• _TASKS FOR THIS EXERCISE_:
1. In the passage on memory-access hints, what does circuitry 48 do when it receives a hint for a memory region 60?
2. Rewrite the paragraph beginning "The hint may be provided" in the passage on memory-access hints as a short bulleted list that keeps its main facts.
3. Retype the passage on memory-access hints from "Upon receiving a" to "peripheral device 28.".

• _PASSAGE FOR REVIEW_:
● ● ●

Alternatively, any other suitable usage characteristics can be used. In some embodiments, host 24 defines and stores usage characteristic records 68 for the various memory regions 60. The example of FIG. 1 shows two usage characteristic records 68 denoted “USAGE CHAR X” and “USER CHAR Y” defined for memory regions 60 “REGION X” and “REGION Y”, respectively.

In order to enable peripheral device 28 to optimize its memory-access operations (e.g., caching and/or prefetching), CPU 40 provides circuitry 48 with hints indicative of the usage characteristics of the various memory regions 60. A hint provided for a certain memory region 60 may indicate a single usage characteristic (e.g., “access type is read-only”) or a combination of usage characteristics (e.g., “access type is read-only, and access pattern is random”).

The hint may be provided to peripheral device 28 as part of the initial memory registration of the memory region in question, or at any other time. For a given memory region, CPU 40 may send an updated hint that changes the usage characteristics of the region if necessary. In some embodiments, a given hint may be an “ad-hoc hint” that is valid for a certain time period or for a certain upcoming transaction or group of transactions. An example of such a hint can be “the next N transactions are expected to be read transactions”.

Upon receiving a hint for a certain memory region 60, circuitry 48 sets a memory-access policy for that region based on the hint. In some embodiments, the memory-access policy comprises a caching policy that defines (i) criteria for caching portions of data and/or metadata (e.g., portions of context 64) in cache 56, and/or criteria for evicting portions of data and/or metadata from cache 56. Additionally, or alternatively, the memory-access policy comprises a prefetching policy that defines criteria for prefetching portions of data and/or metadata from memory 32 to peripheral device 28.

● ● ●

• _PROVIDED MATERIAL_:

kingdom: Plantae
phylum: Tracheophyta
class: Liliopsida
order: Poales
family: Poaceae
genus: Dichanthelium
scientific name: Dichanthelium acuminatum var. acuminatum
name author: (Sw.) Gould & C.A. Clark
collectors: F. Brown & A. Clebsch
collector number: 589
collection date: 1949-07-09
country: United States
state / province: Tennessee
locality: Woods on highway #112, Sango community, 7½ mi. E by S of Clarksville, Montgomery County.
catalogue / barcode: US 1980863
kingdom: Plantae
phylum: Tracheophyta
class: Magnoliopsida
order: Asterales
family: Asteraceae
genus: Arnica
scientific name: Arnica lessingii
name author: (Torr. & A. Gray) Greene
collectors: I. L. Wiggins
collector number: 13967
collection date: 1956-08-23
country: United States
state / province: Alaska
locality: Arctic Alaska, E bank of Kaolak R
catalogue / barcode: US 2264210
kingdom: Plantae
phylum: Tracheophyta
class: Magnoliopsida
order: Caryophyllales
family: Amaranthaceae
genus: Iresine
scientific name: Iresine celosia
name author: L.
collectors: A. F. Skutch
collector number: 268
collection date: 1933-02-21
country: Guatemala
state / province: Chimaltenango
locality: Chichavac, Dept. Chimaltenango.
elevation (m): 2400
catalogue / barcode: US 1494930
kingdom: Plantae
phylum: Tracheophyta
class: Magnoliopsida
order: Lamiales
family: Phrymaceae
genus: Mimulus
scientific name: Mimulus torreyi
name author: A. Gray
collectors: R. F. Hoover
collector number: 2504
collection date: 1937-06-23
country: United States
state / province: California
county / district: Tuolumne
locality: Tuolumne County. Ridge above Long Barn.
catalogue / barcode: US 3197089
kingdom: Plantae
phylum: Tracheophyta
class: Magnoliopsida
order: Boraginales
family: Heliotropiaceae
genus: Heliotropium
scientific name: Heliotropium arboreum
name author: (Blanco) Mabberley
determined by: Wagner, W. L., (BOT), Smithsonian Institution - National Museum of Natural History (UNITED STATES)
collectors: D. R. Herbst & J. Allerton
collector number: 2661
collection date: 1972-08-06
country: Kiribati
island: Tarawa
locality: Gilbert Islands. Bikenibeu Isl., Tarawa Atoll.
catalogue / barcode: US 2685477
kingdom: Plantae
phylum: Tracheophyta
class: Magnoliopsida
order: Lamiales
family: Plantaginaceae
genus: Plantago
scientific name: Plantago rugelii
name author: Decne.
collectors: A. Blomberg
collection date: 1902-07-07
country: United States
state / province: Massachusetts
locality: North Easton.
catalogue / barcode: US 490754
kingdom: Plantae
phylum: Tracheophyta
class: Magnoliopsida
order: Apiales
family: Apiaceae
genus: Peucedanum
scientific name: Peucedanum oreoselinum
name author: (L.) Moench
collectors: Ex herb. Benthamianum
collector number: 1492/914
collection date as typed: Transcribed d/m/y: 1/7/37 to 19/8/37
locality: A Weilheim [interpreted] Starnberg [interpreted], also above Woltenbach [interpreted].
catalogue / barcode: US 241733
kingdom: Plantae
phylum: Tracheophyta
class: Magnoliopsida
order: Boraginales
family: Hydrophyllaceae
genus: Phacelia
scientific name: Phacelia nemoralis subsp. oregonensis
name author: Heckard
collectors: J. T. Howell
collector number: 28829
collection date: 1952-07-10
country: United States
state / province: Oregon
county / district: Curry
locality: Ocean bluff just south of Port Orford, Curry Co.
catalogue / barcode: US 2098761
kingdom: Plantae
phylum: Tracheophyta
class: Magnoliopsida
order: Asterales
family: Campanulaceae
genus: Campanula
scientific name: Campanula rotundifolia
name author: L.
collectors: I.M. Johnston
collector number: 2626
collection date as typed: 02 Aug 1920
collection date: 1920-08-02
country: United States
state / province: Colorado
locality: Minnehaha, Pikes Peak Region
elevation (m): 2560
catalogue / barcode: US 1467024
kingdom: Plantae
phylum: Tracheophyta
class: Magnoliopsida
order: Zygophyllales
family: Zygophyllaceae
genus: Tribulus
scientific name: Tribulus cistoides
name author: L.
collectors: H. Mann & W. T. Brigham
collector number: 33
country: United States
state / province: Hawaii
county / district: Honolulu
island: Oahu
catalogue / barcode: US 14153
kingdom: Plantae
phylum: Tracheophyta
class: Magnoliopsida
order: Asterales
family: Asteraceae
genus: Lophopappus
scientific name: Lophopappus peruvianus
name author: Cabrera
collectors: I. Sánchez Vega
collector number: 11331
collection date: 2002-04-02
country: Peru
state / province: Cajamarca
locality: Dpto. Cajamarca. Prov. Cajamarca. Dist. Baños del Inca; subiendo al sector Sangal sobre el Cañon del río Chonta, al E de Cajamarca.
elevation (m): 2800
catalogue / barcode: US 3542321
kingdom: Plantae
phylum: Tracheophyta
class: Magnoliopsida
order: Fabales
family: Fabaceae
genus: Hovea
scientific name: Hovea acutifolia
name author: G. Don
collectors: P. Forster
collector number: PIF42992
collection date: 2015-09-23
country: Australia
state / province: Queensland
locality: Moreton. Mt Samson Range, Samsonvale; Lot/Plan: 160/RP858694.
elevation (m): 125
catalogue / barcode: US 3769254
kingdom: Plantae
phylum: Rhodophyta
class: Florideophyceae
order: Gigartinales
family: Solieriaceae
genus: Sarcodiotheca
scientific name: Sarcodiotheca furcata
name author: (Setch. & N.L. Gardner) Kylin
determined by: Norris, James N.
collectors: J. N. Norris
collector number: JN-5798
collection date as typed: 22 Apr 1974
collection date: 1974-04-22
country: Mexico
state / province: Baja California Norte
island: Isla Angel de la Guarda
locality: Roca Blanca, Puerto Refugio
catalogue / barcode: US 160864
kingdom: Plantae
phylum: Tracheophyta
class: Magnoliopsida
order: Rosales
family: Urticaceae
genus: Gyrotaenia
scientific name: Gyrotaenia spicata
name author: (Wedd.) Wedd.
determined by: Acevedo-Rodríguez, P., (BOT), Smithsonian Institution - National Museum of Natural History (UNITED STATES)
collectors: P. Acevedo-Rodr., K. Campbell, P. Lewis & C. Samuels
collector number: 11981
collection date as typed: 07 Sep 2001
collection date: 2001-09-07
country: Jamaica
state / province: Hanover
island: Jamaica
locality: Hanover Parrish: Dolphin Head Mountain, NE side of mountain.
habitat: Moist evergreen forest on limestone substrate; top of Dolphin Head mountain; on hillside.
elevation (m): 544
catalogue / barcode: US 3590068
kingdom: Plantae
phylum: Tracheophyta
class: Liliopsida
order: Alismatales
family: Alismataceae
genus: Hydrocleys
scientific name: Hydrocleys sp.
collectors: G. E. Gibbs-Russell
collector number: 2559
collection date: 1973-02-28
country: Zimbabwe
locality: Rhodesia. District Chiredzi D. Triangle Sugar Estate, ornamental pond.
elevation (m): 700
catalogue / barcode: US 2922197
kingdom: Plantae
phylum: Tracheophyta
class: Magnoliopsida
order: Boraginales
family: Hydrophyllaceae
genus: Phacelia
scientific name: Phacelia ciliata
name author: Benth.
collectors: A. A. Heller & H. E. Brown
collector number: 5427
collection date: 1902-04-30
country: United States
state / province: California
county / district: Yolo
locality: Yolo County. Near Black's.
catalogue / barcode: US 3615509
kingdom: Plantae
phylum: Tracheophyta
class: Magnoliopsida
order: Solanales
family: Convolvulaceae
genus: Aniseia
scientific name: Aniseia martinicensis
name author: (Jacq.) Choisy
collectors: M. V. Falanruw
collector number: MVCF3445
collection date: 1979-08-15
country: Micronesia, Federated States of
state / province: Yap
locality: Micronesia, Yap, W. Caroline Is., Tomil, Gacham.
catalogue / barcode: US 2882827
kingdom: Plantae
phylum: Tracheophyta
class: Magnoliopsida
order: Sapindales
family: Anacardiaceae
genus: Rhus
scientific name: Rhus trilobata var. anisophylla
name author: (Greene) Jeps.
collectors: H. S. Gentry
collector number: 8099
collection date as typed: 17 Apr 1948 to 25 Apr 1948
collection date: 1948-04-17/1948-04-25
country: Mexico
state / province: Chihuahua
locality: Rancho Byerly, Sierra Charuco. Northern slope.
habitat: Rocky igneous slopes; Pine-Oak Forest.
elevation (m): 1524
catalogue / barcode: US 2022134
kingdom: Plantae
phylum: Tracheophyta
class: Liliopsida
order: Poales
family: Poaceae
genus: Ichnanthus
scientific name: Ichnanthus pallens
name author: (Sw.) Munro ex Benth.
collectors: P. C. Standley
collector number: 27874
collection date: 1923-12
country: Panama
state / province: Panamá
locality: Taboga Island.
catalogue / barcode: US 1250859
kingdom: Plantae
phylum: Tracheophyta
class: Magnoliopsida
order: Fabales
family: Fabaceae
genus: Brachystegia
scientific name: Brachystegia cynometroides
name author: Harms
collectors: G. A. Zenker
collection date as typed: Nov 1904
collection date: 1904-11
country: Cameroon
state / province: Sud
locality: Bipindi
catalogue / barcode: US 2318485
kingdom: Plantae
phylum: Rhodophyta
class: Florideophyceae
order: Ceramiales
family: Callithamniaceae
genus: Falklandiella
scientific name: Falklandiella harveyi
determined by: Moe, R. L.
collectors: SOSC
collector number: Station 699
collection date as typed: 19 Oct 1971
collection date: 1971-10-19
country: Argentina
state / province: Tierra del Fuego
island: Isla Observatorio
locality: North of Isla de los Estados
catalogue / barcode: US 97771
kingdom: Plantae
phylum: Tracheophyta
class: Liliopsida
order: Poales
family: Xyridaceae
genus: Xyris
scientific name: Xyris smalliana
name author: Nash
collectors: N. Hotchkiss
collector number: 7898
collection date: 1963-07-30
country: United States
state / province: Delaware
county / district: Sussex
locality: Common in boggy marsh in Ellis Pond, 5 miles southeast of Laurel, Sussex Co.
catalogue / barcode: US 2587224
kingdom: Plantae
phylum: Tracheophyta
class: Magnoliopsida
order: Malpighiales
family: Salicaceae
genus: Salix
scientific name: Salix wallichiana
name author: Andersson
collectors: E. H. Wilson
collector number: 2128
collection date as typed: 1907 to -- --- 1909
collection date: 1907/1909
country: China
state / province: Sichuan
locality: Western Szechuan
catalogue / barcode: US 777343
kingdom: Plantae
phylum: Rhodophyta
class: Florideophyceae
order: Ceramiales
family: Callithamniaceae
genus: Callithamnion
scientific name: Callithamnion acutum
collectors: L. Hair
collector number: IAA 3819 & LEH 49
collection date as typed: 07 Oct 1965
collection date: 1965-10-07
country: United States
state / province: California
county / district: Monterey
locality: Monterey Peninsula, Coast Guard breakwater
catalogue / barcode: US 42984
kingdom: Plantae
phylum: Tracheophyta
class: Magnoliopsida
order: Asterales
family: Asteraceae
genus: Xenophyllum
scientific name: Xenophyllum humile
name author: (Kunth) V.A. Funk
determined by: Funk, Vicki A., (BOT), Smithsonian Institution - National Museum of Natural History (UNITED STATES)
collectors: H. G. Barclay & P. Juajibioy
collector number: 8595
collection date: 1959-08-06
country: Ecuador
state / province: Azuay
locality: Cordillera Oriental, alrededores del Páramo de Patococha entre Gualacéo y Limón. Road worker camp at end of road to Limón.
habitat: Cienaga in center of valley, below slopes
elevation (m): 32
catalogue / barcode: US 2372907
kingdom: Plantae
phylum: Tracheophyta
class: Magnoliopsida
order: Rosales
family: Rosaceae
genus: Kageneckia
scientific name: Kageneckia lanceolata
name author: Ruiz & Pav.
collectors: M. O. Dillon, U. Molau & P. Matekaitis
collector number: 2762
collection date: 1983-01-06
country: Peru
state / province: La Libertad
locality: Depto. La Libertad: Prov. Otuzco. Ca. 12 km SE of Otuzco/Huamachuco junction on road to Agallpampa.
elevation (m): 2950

● ● ●

• _ANSWERS TO THIS EXERCISE_:
1. It sets a memory-access policy for that region based on the hint.

2.
- The hint can reach peripheral device 28 during the region's initial memory registration or at any other time.
- CPU 40 may send an updated hint that changes a region's usage characteristics if necessary.
- In some embodiments, a hint is an "ad-hoc hint," valid for a certain time period or for a certain upcoming transaction or group of transactions (e.g., "the next N transactions are expected to be read transactions").

3.
Upon receiving a hint for a certain memory region 60, circuitry 48 sets a memory-access policy for that region based on the hint. In some embodiments, the memory-access policy comprises a caching policy that defines (i) criteria for caching portions of data and/or metadata (e.g., portions of context 64) in cache 56, and/or criteria for evicting portions of data and/or metadata from cache 56. Additionally, or alternatively, the memory-access policy comprises a prefetching policy that defines criteria for prefetching portions of data and/or metadata from memory 32 to peripheral device 28.